The point p2 is rotated about the Z axis to the point p3.

Figure 4. A sequence of X translation, then Y translation and then Z rotation operations on a point.

This sequence of operations can be combined into a single affine transform matrix by combining the transform matrices in the correct mathematical order:

The affine transform resulting from a X translation, then a Y translation and then a Z rotation sequence.

\(M = M(\theta_z) ( M(t_y) ( M(t_x) ) )\)

Sequence Equality

By looking at the final state of the operation sequence (p3) described in the previous section, the reader can see that the p0 to p3 transform could be accomplished by a simpler set of operations:

The point p0 is translated from the origin in the X dimension to the point p1.
The point p1 is translated in the Y dimension to the point p2.

Figure 5. A sequence of X translation and then Y translation operations on a point.

Although this results in the final point being in the same location, the sequences are only equivalent when applied to a single point. Consider the same pair of sequences again for square object, where the transforms modify the points defining the corners of the square:

Figure 6. A sequence of X translation, then Y translation and then Z rotation operations on a square.

Now consider the simplified transform consisting of only X and Y translations:

Figure 7. A sequence of X translation and then Y translation operations on a square.

Notice how the final location of the square is the same between the two sequences but orientation is not. This is an important property to consider when affine transforms are utilized with collections of points like those in lines, polygons and collections of polygons.
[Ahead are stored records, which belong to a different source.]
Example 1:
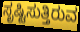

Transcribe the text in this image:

ಸೃಷ್ಟಿಸುತ್ತಿರುವ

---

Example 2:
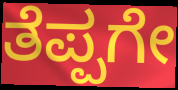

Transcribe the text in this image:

ತೆಪ್ಪಗೇ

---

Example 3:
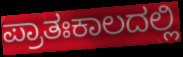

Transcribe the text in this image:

ಪ್ರಾತಃಕಾಲದಲ್ಲಿ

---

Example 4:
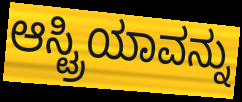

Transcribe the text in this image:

ಆಸ್ಟ್ರಿಯಾವನ್ನು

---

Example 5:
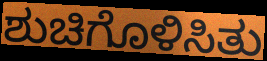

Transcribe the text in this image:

ಶುಚಿಗೊಳಿಸಿತುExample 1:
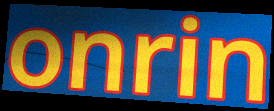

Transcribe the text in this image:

onrin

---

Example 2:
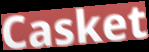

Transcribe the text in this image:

Casket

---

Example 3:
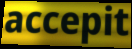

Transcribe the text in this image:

accepit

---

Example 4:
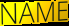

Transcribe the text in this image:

NAME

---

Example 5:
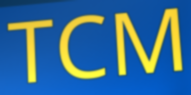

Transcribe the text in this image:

TCM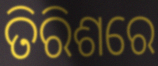
ତିରିଶରେ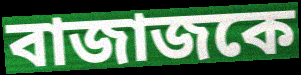
বাজাজকে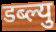
डब्ल्युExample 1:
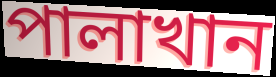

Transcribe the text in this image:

পালাখান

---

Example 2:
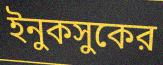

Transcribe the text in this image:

ইনুকসুকের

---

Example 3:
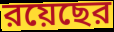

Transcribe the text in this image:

রয়েছের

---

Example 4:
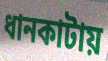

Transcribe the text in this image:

ধানকাটায়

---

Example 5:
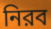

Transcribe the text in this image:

নিরবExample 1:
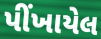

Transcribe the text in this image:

પીંખાયેલ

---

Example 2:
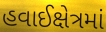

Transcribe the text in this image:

હવાઈક્ષેત્રમાં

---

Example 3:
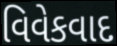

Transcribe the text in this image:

વિવેકવાદ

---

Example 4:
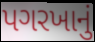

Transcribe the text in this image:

પગરખાનું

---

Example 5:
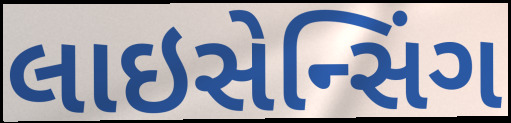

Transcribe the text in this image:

લાઇસેન્સિંગ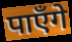
पाएँगे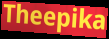
Theepika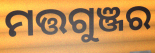
ମତ୍ତଗୁଞ୍ଜର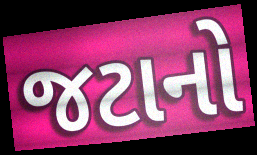
જટાનો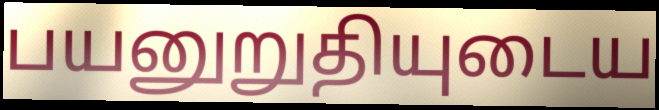
பயனுறுதியுடைய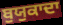
ਬੁਯੁਕਾਦਾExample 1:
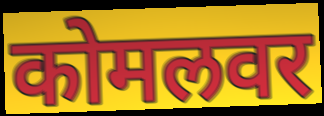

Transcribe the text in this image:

कोमलवर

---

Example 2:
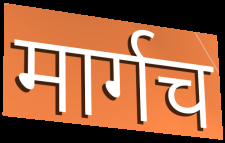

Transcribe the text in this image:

मार्गच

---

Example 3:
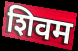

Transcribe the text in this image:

शिवम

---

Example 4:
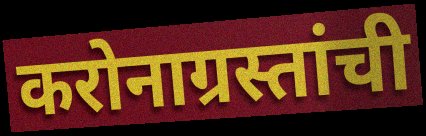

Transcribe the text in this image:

करोनाग्रस्तांची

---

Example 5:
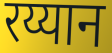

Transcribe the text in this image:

रय्यानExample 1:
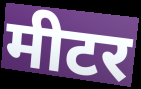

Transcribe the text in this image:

मीटर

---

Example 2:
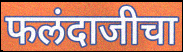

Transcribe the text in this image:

फलंदाजीचा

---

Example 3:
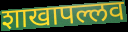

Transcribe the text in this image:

शाखापल्लव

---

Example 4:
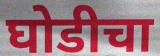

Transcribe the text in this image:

घोडीचा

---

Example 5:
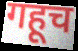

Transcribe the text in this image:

गहूचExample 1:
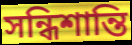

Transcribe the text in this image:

সন্ধিশান্তি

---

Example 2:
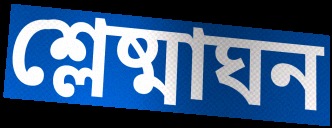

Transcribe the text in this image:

শ্লেষ্মাঘন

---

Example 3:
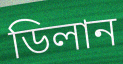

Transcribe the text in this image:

ডিলান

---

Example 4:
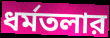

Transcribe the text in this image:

ধর্মতলার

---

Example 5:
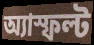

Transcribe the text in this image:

অ্যাস্ফল্ট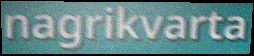
nagrikvartaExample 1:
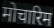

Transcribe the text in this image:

मोचारिम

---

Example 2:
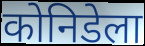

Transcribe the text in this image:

कोनिडेला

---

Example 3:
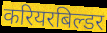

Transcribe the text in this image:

करियरबिल्डर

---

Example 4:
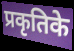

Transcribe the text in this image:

प्रकृतिके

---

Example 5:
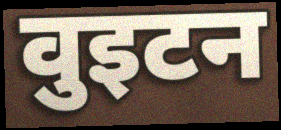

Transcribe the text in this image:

वुइटन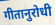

In general, a complex set of operations results in a final state that is unique to that set of operations and the order that they were applied in.

Interpolation

It is very common to want to interpolate between a set of states described by affine transforms. For example, a car driving down a road might be described by a series of states at different waypoints. Each state would include the location (a set of translation operations) and an orientation (a set of rotation operations). To determine the location and orientation of the car between the waypoints, the location and orientation must be interpolated from the neighboring known states. Although an 4x4 affine transform composed of just translation and/or scale operations can be linearly interpolated by weighting the elements in the 4x4 matrix, a transform containing rotations cannot. Instead the axis translations, scales and rotations must be interpolated and the affine transform matrix generated from the resulting values. It is important to note that this approach is only valid if the order of the rotation operations between the two know waypoints are the same.

One of the advantages to using quaternions is that there is a scheme for interpolating an arbitrary sequence of rotations directly. Support for quaternions will be added in future versions of DIRSIG.

Affine Transforms in Use

This section briefly discusses how affine transforms are used in different parts of DIRSIG.

Object Instances

An instance description in an ODB or GLIST file is an affine transform. This is a case of a fixed sequence of scale, rotation and translation operations (there is a single operation for each axis). The order of the operations for an instance description is:

The object is scaled
Then the object is rotated
- The axis rotation order in an ODB file is always Z, then Y and then X.
- The default axis rotation order in an GLIST file is Z, then Y and then X, but the user can change the order if desired.
Finally, the object is translated

Platform Attachments

A mount attachment (to the respective platform) and an instrument attachment (to the respective mount) is an affine transform. This is an arbitrary sequence of translation and rotation operations, although scale operations are not usually employed (they do not make sense in the physical metaphor of the platform).

Platform Orientation

The PPD file describes the platform orientation as a sequence of X, Y and Z rotations. The user can specify the order of the rotations, but there is a single rotation for each axis.